• **EXERCISE**: With the images removed, write out every line below exactly.

** RECORD EXCERPTS follows **

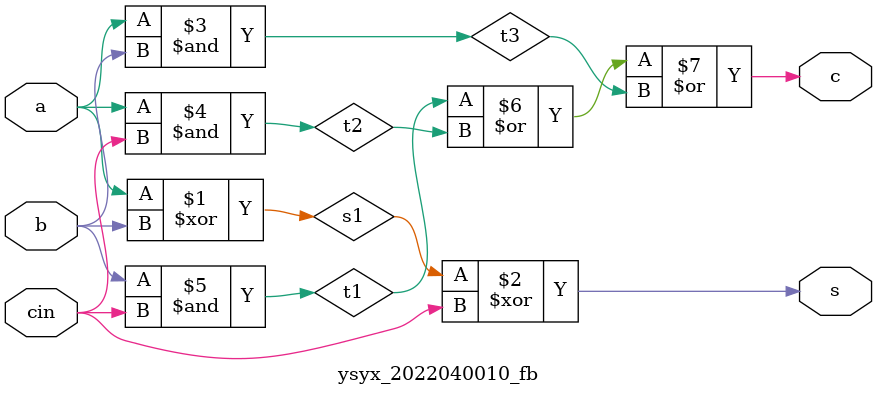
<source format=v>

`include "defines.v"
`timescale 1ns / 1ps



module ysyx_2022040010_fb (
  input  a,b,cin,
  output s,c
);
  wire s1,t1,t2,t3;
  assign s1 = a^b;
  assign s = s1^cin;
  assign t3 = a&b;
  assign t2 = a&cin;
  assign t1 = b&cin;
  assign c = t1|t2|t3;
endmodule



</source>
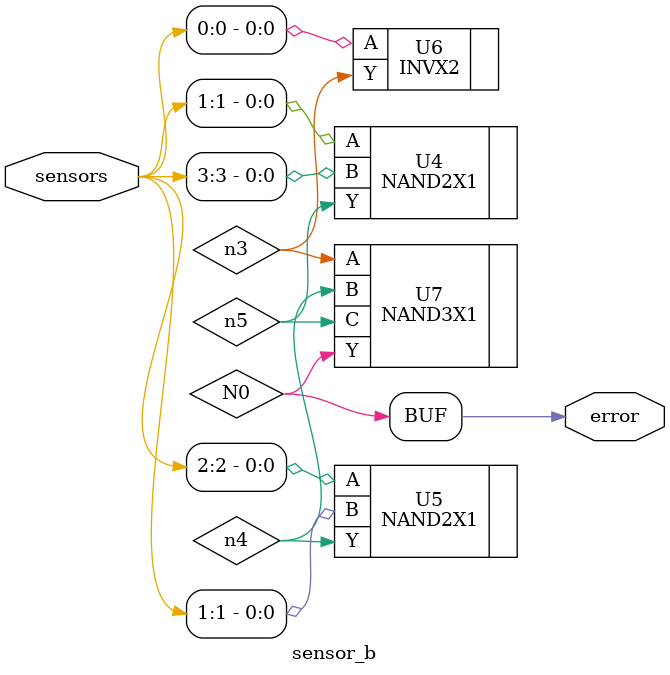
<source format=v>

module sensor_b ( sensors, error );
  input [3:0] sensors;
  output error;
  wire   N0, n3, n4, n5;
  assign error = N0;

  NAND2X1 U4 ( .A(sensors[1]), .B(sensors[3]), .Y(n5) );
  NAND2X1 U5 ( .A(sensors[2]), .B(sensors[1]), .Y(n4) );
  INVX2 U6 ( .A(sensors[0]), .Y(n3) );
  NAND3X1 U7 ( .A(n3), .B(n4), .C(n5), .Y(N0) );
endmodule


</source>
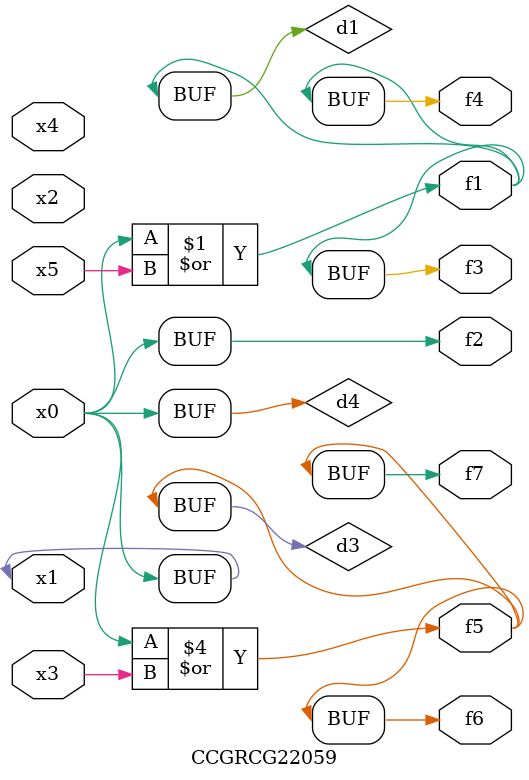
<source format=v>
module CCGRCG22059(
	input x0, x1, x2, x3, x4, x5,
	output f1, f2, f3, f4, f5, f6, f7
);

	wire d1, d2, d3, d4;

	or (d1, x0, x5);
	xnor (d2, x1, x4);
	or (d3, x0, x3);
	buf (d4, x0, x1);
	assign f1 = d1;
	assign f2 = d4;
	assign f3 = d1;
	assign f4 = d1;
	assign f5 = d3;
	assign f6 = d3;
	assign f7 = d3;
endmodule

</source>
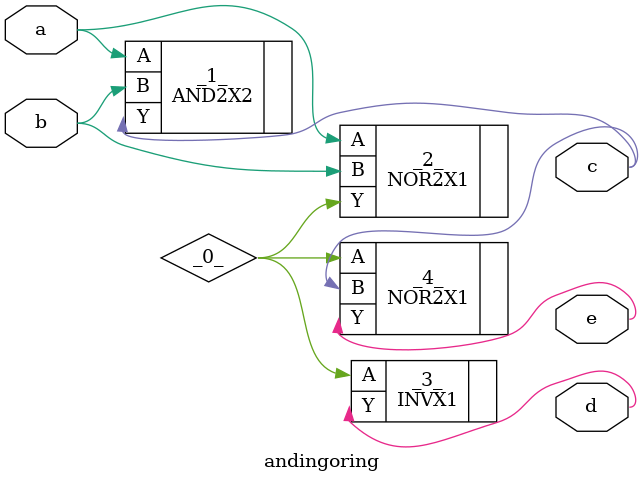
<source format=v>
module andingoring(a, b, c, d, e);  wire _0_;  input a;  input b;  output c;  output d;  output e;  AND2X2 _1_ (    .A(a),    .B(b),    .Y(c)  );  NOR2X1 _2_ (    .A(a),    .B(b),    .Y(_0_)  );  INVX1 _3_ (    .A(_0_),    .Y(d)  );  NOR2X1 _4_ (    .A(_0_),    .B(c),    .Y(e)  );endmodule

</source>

** End of RECORD EXCERPTS **

• **EXERCISE ANSWER**:
<source format=v>

`include "defines.v"
`timescale 1ns / 1ps



module ysyx_2022040010_fb (
  input  a,b,cin,
  output s,c
);
  wire s1,t1,t2,t3;
  assign s1 = a^b;
  assign s = s1^cin;
  assign t3 = a&b;
  assign t2 = a&cin;
  assign t1 = b&cin;
  assign c = t1|t2|t3;
endmodule



</source>
<source format=v>

module sensor_b ( sensors, error );
  input [3:0] sensors;
  output error;
  wire   N0, n3, n4, n5;
  assign error = N0;

  NAND2X1 U4 ( .A(sensors[1]), .B(sensors[3]), .Y(n5) );
  NAND2X1 U5 ( .A(sensors[2]), .B(sensors[1]), .Y(n4) );
  INVX2 U6 ( .A(sensors[0]), .Y(n3) );
  NAND3X1 U7 ( .A(n3), .B(n4), .C(n5), .Y(N0) );
endmodule


</source>
<source format=v>
module CCGRCG22059(
	input x0, x1, x2, x3, x4, x5,
	output f1, f2, f3, f4, f5, f6, f7
);

	wire d1, d2, d3, d4;

	or (d1, x0, x5);
	xnor (d2, x1, x4);
	or (d3, x0, x3);
	buf (d4, x0, x1);
	assign f1 = d1;
	assign f2 = d4;
	assign f3 = d1;
	assign f4 = d1;
	assign f5 = d3;
	assign f6 = d3;
	assign f7 = d3;
endmodule

</source>
<source format=v>
module andingoring(a, b, c, d, e);  wire _0_;  input a;  input b;  output c;  output d;  output e;  AND2X2 _1_ (    .A(a),    .B(b),    .Y(c)  );  NOR2X1 _2_ (    .A(a),    .B(b),    .Y(_0_)  );  INVX1 _3_ (    .A(_0_),    .Y(d)  );  NOR2X1 _4_ (    .A(_0_),    .B(c),    .Y(e)  );endmodule

</source>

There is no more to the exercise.